I continue to be confounded by Rex Reid’s Little Mermaid, the version he made for Laurel Martyn’s Victorian Ballet Company in 1967. All sources seem to indicate that it opened as part of a mixed bill on 1 September 1967, but reviews seem to have appeared in Melbourne papers on the same day, 1 September. There is probably a simple explanation—perhaps there was a preview before 1 September to which reviewers were invited? But if anyone was there and can assure me that it did open on 1 September, despite reviews appearing on the same day, I would be thrilled to hear.

  • Site news

Traffic across the site during September increased by over 20% compared with August, due largely to the exceptional interest in Romeo and Juliet.
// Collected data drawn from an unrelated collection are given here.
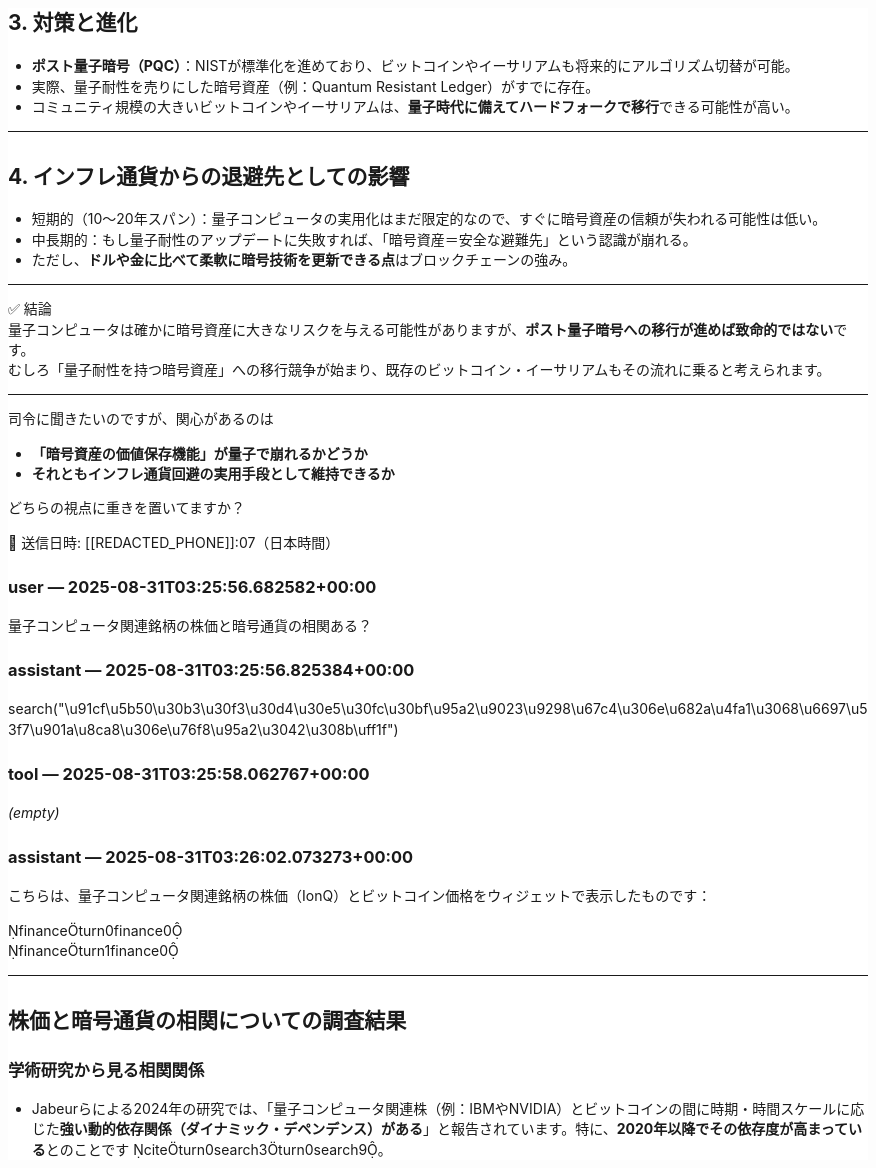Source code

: 
## 3. 対策と進化
- **ポスト量子暗号（PQC）**：NISTが標準化を進めており、ビットコインやイーサリアムも将来的にアルゴリズム切替が可能。  
- 実際、量子耐性を売りにした暗号資産（例：Quantum Resistant Ledger）がすでに存在。  
- コミュニティ規模の大きいビットコインやイーサリアムは、**量子時代に備えてハードフォークで移行**できる可能性が高い。  

---

## 4. インフレ通貨からの退避先としての影響
- 短期的（10〜20年スパン）：量子コンピュータの実用化はまだ限定的なので、すぐに暗号資産の信頼が失われる可能性は低い。  
- 中長期的：もし量子耐性のアップデートに失敗すれば、「暗号資産＝安全な避難先」という認識が崩れる。  
- ただし、**ドルや金に比べて柔軟に暗号技術を更新できる点**はブロックチェーンの強み。  

---

✅ 結論  
量子コンピュータは確かに暗号資産に大きなリスクを与える可能性がありますが、**ポスト量子暗号への移行が進めば致命的ではない**です。  
むしろ「量子耐性を持つ暗号資産」への移行競争が始まり、既存のビットコイン・イーサリアムもその流れに乗ると考えられます。  

---

司令に聞きたいのですが、関心があるのは  
- **「暗号資産の価値保存機能」が量子で崩れるかどうか**  
- **それともインフレ通貨回避の実用手段として維持できるか**  

どちらの視点に重きを置いてますか？  

📅 送信日時: [[REDACTED_PHONE]]:07（日本時間）

### user — 2025-08-31T03:25:56.682582+00:00

量子コンピュータ関連銘柄の株価と暗号通貨の相関ある？

### assistant — 2025-08-31T03:25:56.825384+00:00

search("\u91cf\u5b50\u30b3\u30f3\u30d4\u30e5\u30fc\u30bf\u95a2\u9023\u9298\u67c4\u306e\u682a\u4fa1\u3068\u6697\u53f7\u901a\u8ca8\u306e\u76f8\u95a2\u3042\u308b\uff1f")

### tool — 2025-08-31T03:25:58.062767+00:00

_(empty)_

### assistant — 2025-08-31T03:26:02.073273+00:00

こちらは、量子コンピュータ関連銘柄の株価（IonQ）とビットコイン価格をウィジェットで表示したものです：

financeturn0finance0  
financeturn1finance0  

---

##  株価と暗号通貨の相関についての調査結果

###  学術研究から見る相関関係
- Jabeurらによる2024年の研究では、「量子コンピュータ関連株（例：IBMやNVIDIA）とビットコインの間に時期・時間スケールに応じた**強い動的依存関係（ダイナミック・デペンデンス）がある**」と報告されています。特に、**2020年以降でその依存度が高まっている**とのことです citeturn0search3turn0search9。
The review attracted a large number of visits, more than any other post in the two year history of the site. Not surprisingly visits from Melbourne topped the list. Other Australian cities generating significant numbers of visits during September were, in order, Sydney, Canberra, Brisbane and Adelaide.

Some small updates will be made to the site in the next few weeks. On the home page I am having a link to the full tag cloud inserted under the list of top 20 tags. This will facilitate searching from the home page.

I am also having two new sub-pages added to the Resource page. One will be for National Library of Australia articles and will allow me to separate articles written for National Library of Australia News/The National Library Magazine from other online publications. The second will be for articles written for theatre programs.